··· Source material
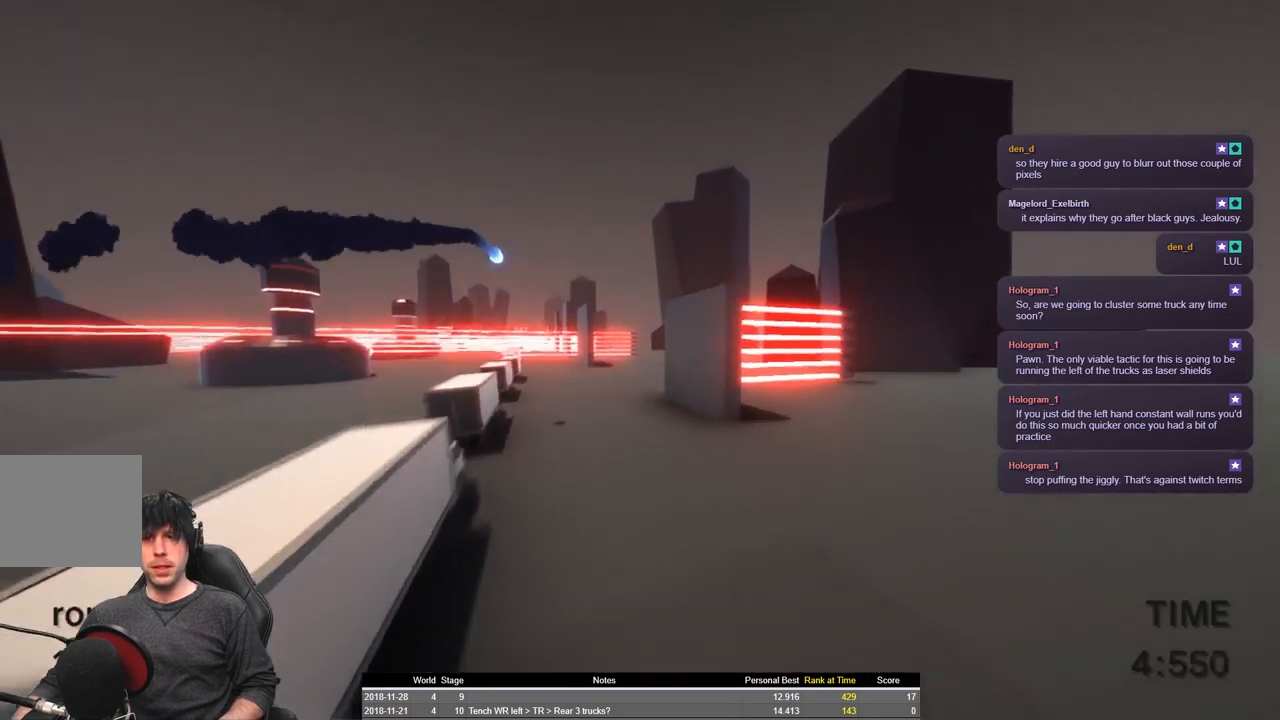
{"keys": ["a", "shift", "space", "w"], "events": [[466, "a", "down"]]}
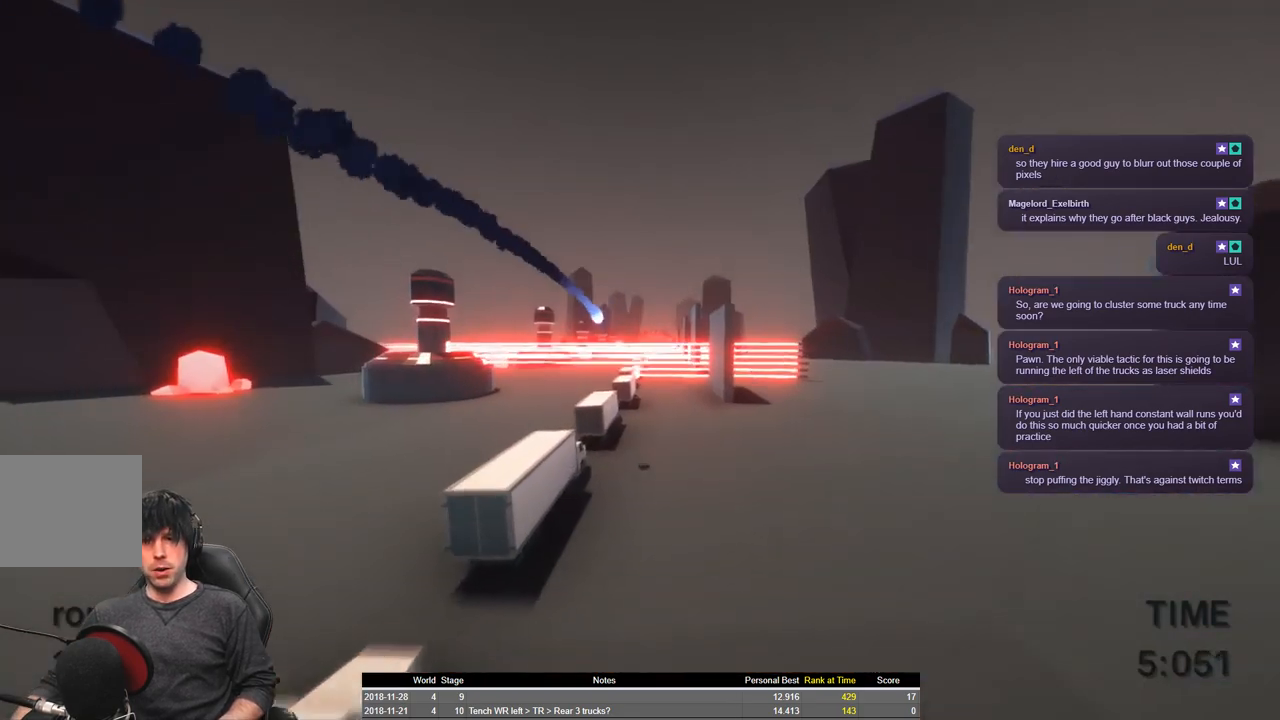
{"keys": ["a", "shift", "space", "w"], "events": [[166, "a", "up"], [316, "a", "down"]]}
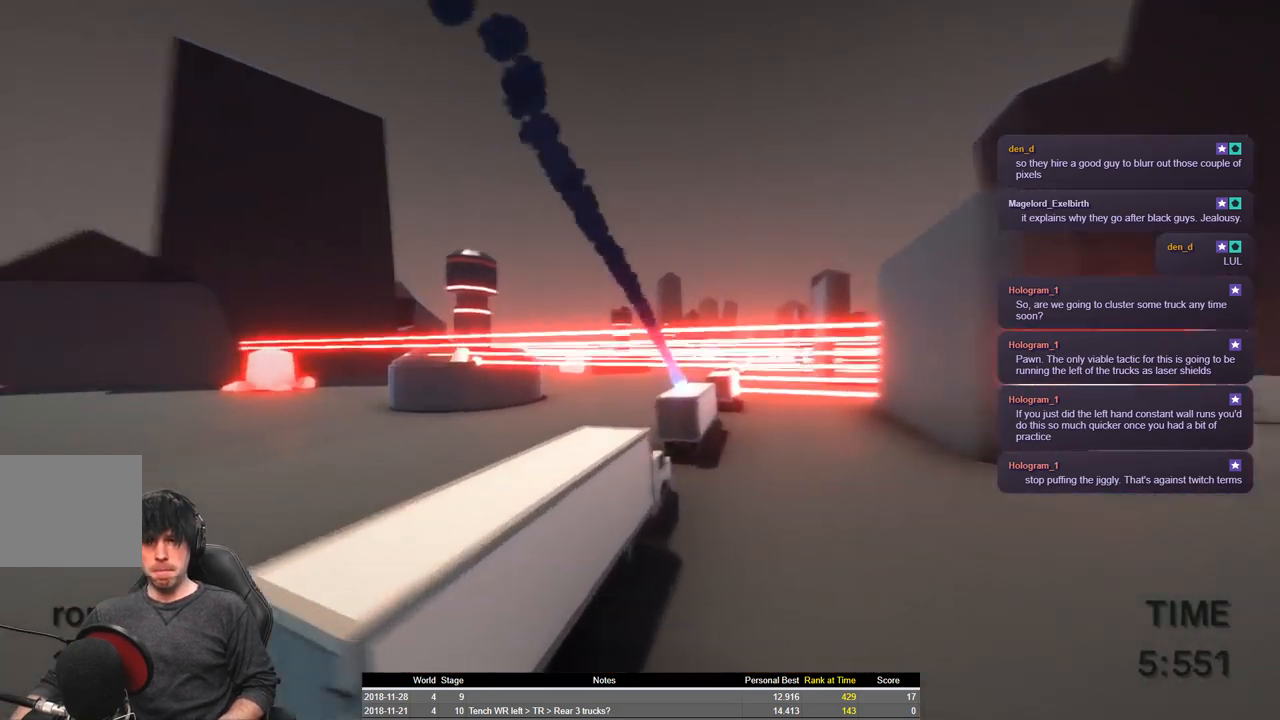
{"keys": ["shift", "space", "w"], "events": [[50, "space", "up"], [250, "a", "up"], [250, "space", "down"]]}
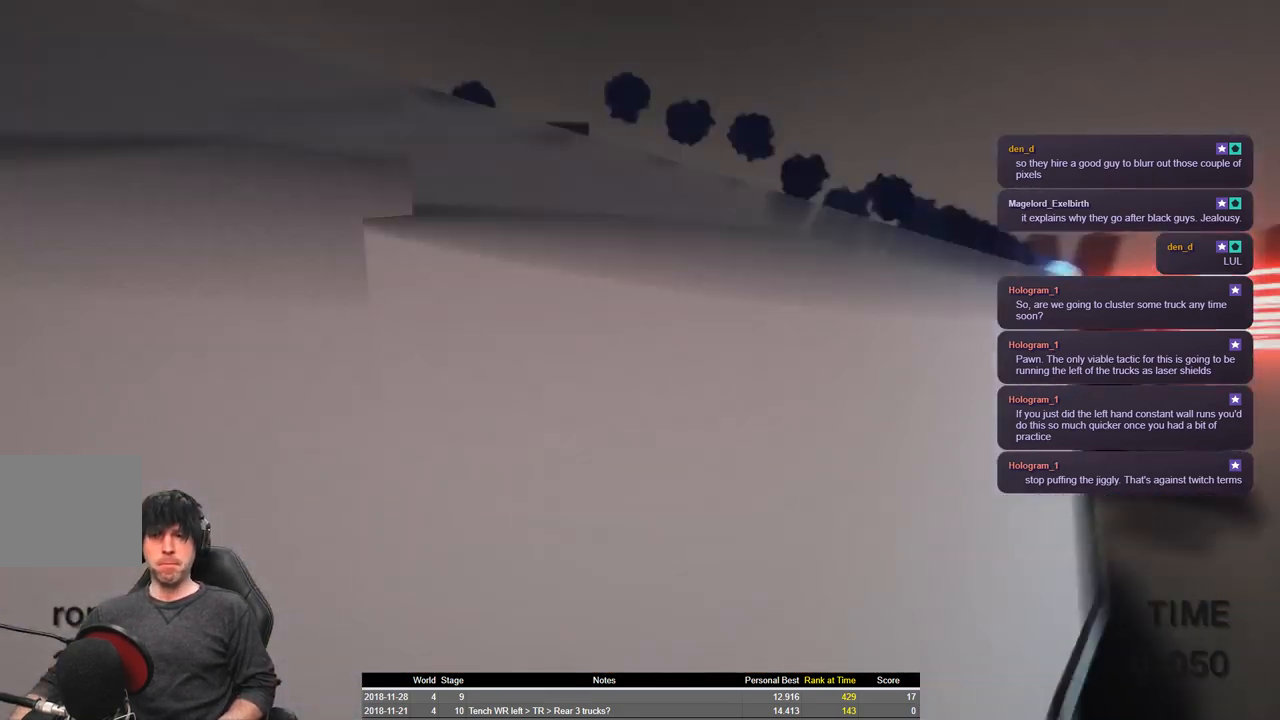
{"keys": ["shift", "space", "w"], "events": []}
······
## The problem
Every line in the listing that holds "down" belongs in the answer.

## Solution to the problem
{"keys": ["a", "shift", "space", "w"], "events": [[466, "a", "down"]]}
{"keys": ["a", "shift", "space", "w"], "events": [[166, "a", "up"], [316, "a", "down"]]}
{"keys": ["shift", "space", "w"], "events": [[50, "space", "up"], [250, "a", "up"], [250, "space", "down"]]}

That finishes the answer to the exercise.